The self-styled “Professor” A. Hochman was another kind of “prophet,” who advertised himself as a “world-renowned fortune teller and mind reader.” His specialty was finding men who had abandoned their wives. His success in this field encouraged him to offer his help to New York gangsters and politicians. In the end, he found himself more gainful employment in real estate.

Jewish life in Warsaw was no less sensational. In both cities, Jewish anarchists and socialists agitated against religion. A group of heretics in New York demonstratively attended parties and restaurants on Yom Kippur and got into brawls with religious Jews. Anti-religious propaganda was often spread through the secular Yiddish press, as in a special issue of the Lodz monthly Fraydenker (Freethinker) in 1926, which sharply criticized the High Holy Days.

Portnoy’s selection of illustrations and translated reports from Yiddish newspapers is delightful. His chapters end with a sometimes macabre cleverness; in one sentence he encourages the reader to consider curious stories from a broader, historical perspective. For example, in February 1929, the Polish-Yiddish newspaper Nasz Przegląd announced a beauty contest for “Miss Judea.” The winner was a young woman name Zofia Oldak. For a while, she became a famous figure in the Warsaw Jewish circles, but her fate afterwards is unknown. “An octogenarian cousin of hers who lived near Tel Aviv said she couldn’t remember if Oldak went to Australia or to Treblinka,” writes Portnoy, dryly.

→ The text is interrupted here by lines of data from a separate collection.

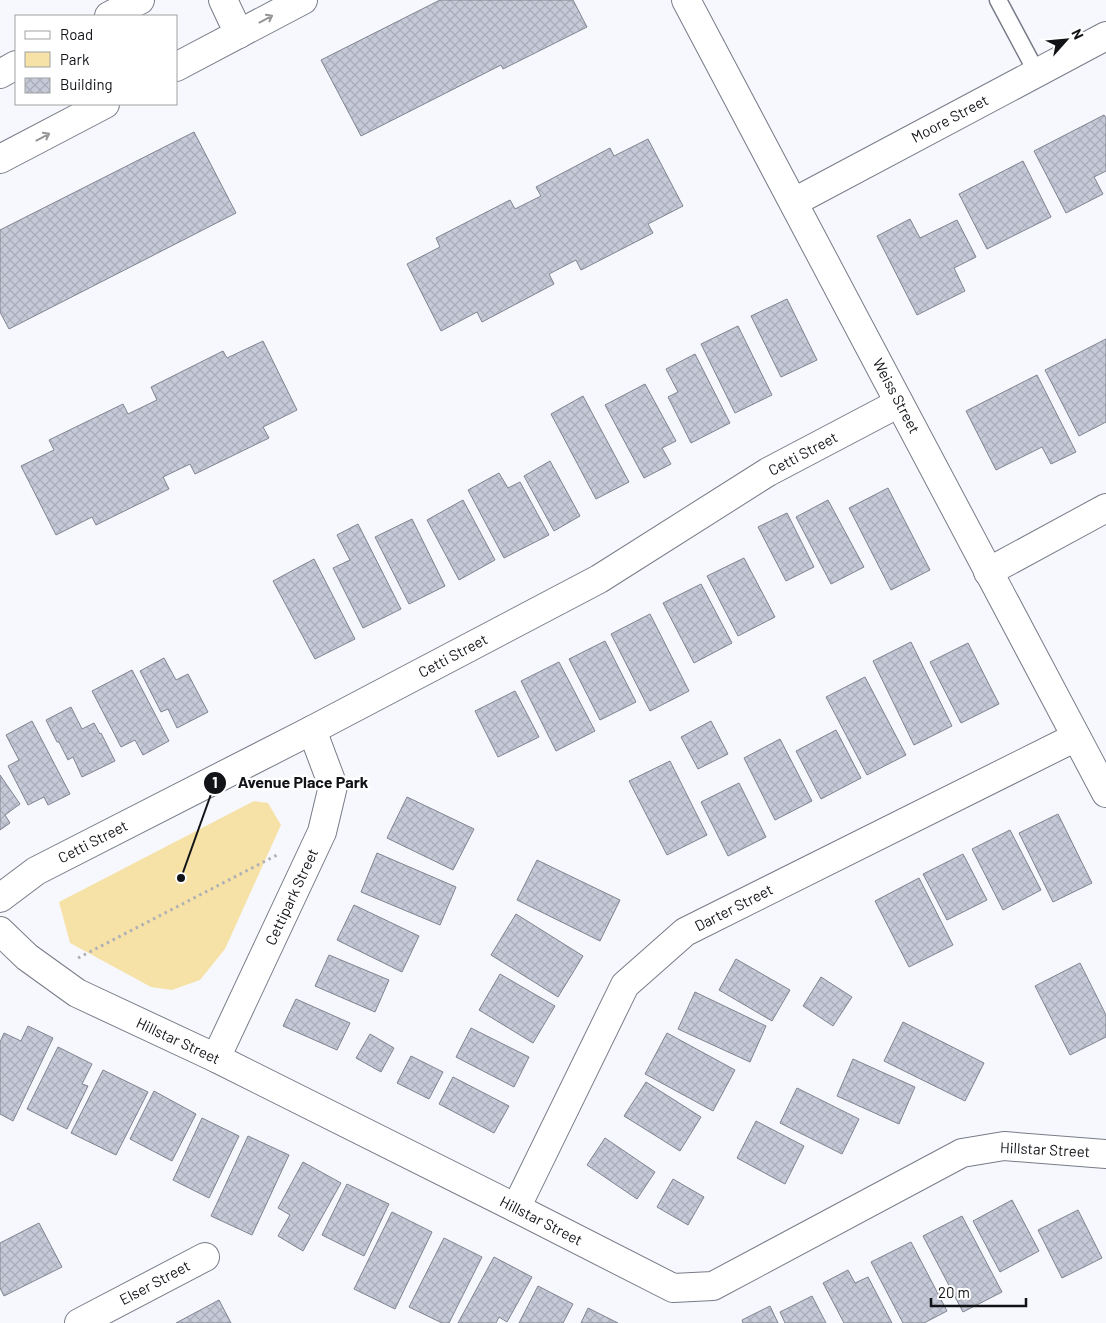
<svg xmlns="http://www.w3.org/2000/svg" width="1106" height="1323" font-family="Barlow,sans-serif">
<defs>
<pattern id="building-cross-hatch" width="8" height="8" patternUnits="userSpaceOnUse" patternTransform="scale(1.25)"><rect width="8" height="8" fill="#c6cad8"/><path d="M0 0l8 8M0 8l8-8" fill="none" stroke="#a9adb9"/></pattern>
</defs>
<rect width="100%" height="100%" fill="#f6f8fd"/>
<polygon fill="#f6e1a7" points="254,801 268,803 281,825 225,949 200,980 172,990 151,987 70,943 59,902"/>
<g fill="url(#building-cross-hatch)" stroke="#808490">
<polygon points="440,0 573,0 587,27 503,69 501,65 361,136 321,60"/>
<polygon points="1104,115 1106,118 1106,171 1094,177 1103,194 1066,213 1034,151"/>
<polygon points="194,132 236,213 9,329 0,312 0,230"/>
<polygon points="648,139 683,206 648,224 653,233 581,270 576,260 549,274 554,284 482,322 477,312 441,331 407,264 440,247 436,238 510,200 515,209 541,196 536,187 610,148 614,156"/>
<polygon points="1023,161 1051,217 987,249 959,194"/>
<polygon points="910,219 920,238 957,220 976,257 954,268 965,291 917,315 877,236"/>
<polygon points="787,299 817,360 781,377 751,316"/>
<polygon points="738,326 772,395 735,413 701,344"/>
<polygon points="1106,339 1106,422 1079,436 1045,370"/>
<polygon points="263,341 297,410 263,427 269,438 195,474 190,464 163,477 169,489 96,525 92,517 56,535 21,466 54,450 49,440 123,404 128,414 157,400 151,387 223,351 227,358"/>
<polygon points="695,354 730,423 691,443 668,397 678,392 666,369"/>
<polygon points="1037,375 1076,452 1051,464 1042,447 996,470 966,411"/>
<polygon points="645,384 676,441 662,448 671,464 644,478 605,405"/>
<polygon points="583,396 629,482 596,499 551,414"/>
<polygon points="550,461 580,516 554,531 524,476"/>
<polygon points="499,473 508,488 520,482 549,535 504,558 468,490"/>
<polygon points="888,488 930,570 891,590 849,508"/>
<polygon points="463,500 495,560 459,580 427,520"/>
<polygon points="828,500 864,567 831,584 796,517"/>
<polygon points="787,513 814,567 786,581 758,527"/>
<polygon points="412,519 445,586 409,604 375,537"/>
<polygon points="358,524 401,609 363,628 333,568 350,560 337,535"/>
<polygon points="744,558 775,617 738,636 707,576"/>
<polygon points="314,559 355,639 315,659 273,581"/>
<polygon points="701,584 732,643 694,663 663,603"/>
<polygon points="650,614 689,691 650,711 611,634"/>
<polygon points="605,641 636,702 600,720 569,659"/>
<polygon points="911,642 952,726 914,745 873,661"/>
<polygon points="968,643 999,704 961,723 930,662"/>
<polygon points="164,658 176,680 188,674 208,712 177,728 168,709 161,712 140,671"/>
<polygon points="559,662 595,731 556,751 521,681"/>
<polygon points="132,670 169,741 143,755 135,740 121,747 92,691"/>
<polygon points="865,677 906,755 867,775 826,697"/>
<polygon points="515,691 539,737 498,757 475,711"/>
<polygon points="71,707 82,729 94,723 100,734 101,733 115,761 82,777 73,757 68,760 59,742 57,742 46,720"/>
<polygon points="32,721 70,794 48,805 44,797 28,805 8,766 19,760 6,735"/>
<polygon points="711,721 728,754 698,769 681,737"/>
<polygon points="836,730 861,778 821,799 796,751"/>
<polygon points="780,739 812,801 775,820 744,758"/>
<polygon points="670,761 707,835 667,855 629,781"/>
<polygon points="0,775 20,804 5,815 10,823 0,830"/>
<polygon points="739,783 766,837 728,856 701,802"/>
<polygon points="407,797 474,829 453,870 387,838"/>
<polygon points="1058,814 1092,883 1053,902 1019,833"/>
<polygon points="1010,830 1041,890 1003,910 972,849"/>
<polygon points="377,853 456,887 440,925 361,892"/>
<polygon points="963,854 987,900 947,920 923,874"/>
<polygon points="537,860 620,900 600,941 517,900"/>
<polygon points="919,878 953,945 909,967 875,901"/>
<polygon points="354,905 419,936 402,972 337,940"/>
<polygon points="516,914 583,956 558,997 491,955"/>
<polygon points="329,955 389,980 375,1012 315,986"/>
<polygon points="736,959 790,990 772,1021 719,990"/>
<polygon points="1080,963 1106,1015 1106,1037 1070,1055 1035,986"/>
<polygon points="500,974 555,1006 533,1043 479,1010"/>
<polygon points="821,977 852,997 833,1026 803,1006"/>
<polygon points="695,992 766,1026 750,1062 678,1029"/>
<polygon points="296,999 350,1023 337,1050 283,1026"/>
<polygon points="903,1022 984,1063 965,1101 884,1061"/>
<polygon points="28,1026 53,1038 13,1121 0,1114 0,1042 4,1033 21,1041"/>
<polygon points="471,1028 529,1057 514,1087 456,1057"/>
<polygon points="667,1033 735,1070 713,1111 645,1074"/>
<polygon points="370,1034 394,1048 381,1072 356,1058"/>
<polygon points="58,1047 92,1064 82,1084 88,1086 67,1129 27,1109"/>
<polygon points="411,1056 443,1072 429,1099 397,1083"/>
<polygon points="853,1059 915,1087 899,1124 837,1096"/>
<polygon points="103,1070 148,1092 116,1155 71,1133"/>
<polygon points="453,1077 509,1106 494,1133 439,1104"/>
<polygon points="646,1082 701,1117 680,1151 624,1116"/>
<polygon points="797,1088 859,1119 842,1154 780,1123"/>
<polygon points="154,1091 196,1114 172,1161 130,1139"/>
<polygon points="202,1118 239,1136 209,1198 173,1180"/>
<polygon points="756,1121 804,1146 785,1184 737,1158"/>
<polygon points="248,1136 289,1155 252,1235 211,1216"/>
<polygon points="605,1138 655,1172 637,1199 587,1165"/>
<polygon points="303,1162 341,1183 303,1251 278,1236 290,1215 278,1208"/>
<polygon points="673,1179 704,1197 688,1225 657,1207"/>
<polygon points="347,1184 389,1204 364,1256 322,1235"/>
<polygon points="1012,1200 1039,1251 1000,1272 973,1221"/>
<polygon points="1078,1210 1102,1258 1062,1278 1038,1230"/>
<polygon points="392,1212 432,1232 395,1309 354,1289"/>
<polygon points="962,1216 1002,1292 963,1312 923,1236"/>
<polygon points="39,1223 62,1267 4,1296 0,1288 0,1243"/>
<polygon points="444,1238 482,1257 449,1323 442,1323 409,1307"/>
<polygon points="911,1242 947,1311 924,1323 903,1323 871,1262"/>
<polygon points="494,1257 532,1277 507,1322 499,1317 496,1323 458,1323"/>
<polygon points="848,1270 855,1283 868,1277 892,1323 844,1323 823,1283"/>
<polygon points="538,1286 573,1304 563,1323 519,1323"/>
<polygon points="812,1296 826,1323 785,1323 780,1312"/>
<polygon points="219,1300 231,1323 176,1323"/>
<polygon points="770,1306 778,1323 743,1323 742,1320"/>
<polygon points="588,1308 618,1323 581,1323"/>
</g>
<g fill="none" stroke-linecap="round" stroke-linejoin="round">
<g stroke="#787c88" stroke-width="19">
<polyline id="lane" points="998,0 1037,73"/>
</g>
<g stroke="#787c88" stroke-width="30">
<g id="street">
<path d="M686 0C827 264 964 529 1106 793"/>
<polyline points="794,202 1106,36"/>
<polyline points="988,572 1106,508"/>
<polyline points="0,898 36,871 312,730 599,579 768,472 899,403"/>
<polyline points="0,931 27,957 77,993 216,1058 516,1208 673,1288 713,1286 962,1153 1004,1146 1106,1154"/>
<polyline points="216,1058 322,832 333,786 312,730"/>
<polyline points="516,1208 625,985 685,932 1076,737"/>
<polyline points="79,1323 205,1257"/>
</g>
</g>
<g stroke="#787c88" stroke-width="30">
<g id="secondary">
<polyline points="223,0 239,34"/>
<polyline points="109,16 140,0"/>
<polyline points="176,67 303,0"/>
<polyline points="0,74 16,65"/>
<polyline points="0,159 105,104"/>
</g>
</g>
<polyline stroke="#aeb0b5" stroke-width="3" stroke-dasharray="2.5 4" stroke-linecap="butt" points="78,958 277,855"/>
<use href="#lane" stroke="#fff" stroke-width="16"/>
<use href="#street" stroke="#fff" stroke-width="28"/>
<use href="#secondary" stroke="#fff" stroke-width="28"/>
</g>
<defs><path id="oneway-shaft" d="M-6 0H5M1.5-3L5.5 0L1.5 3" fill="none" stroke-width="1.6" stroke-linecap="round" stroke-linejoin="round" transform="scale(1.25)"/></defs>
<g stroke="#949597">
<use href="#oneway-shaft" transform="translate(266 19) rotate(-28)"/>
<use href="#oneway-shaft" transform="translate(43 137) rotate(-28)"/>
</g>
<g text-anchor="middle" stroke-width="5" stroke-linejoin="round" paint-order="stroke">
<g font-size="15" fill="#111317" stroke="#fff">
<text transform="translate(950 119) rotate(-28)" y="5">Moore Street</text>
<text transform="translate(896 396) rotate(62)" y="5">Weiss Street</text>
<text transform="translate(803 454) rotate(-28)" y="5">Cetti Street</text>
<text transform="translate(453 656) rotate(-28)" y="5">Cetti Street</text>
<text transform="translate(93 842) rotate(-27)" y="5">Cetti Street</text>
<text transform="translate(292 897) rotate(-65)" y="5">Cettipark Street</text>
<text transform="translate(734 908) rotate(-27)" y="5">Darter Street</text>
<text transform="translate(178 1041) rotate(25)" y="5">Hillstar Street</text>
<text transform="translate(1045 1150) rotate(3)" y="5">Hillstar Street</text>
<text transform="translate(541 1221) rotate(27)" y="5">Hillstar Street</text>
<text transform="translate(155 1283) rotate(-28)" y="5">Elser Street</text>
</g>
</g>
<path fill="none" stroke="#111317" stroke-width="2" d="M181 878L215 783"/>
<g fill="#111317" stroke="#fff" stroke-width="2">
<circle cx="181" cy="878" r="5"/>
<circle cx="215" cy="783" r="12"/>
</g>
<g font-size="15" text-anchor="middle" font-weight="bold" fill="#fff">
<text x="215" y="788">1</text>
</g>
<g font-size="16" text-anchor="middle" font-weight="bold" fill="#111317" stroke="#fff" stroke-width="5" stroke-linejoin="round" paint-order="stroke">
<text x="303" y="788">Avenue Place Park</text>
</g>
<rect x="15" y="15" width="162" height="90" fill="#ffffff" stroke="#a0a1a2"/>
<rect x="25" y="31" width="25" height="8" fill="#ffffff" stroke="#a0a1a2"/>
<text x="60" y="40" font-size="15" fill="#111317">Road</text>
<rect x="25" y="52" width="25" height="15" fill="#f6e1a7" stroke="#a0a1a2"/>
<text x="60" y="65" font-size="15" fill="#111317">Park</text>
<rect x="25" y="78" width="25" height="15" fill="url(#building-cross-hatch)" stroke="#a0a1a2"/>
<text x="60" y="90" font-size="15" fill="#111317">Building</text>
<g transform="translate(1066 40) rotate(63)" stroke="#ffffff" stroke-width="4" paint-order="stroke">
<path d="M0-4L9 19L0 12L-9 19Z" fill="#111317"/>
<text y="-8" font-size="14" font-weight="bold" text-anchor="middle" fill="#111317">N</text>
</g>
<path d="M931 1298v8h95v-8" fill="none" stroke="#111317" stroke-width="2.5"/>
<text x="938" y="1298" font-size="15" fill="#111317" stroke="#ffffff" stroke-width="4" paint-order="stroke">20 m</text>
</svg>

The Holocaust casts a dark shadow over the book’s Warsaw chapters. One of the most tragic stories is that of the famous Polish Jewish thief Urke Nachalnik, who was, heroically, among the first to organize resistance against the Nazis and was killed in the Otwock ghetto.

Thanks to Portnoy, the forgotten pages of the Jewish past have been given life. In this way, they contribute a colorful, lively element to our understanding of Jewish history.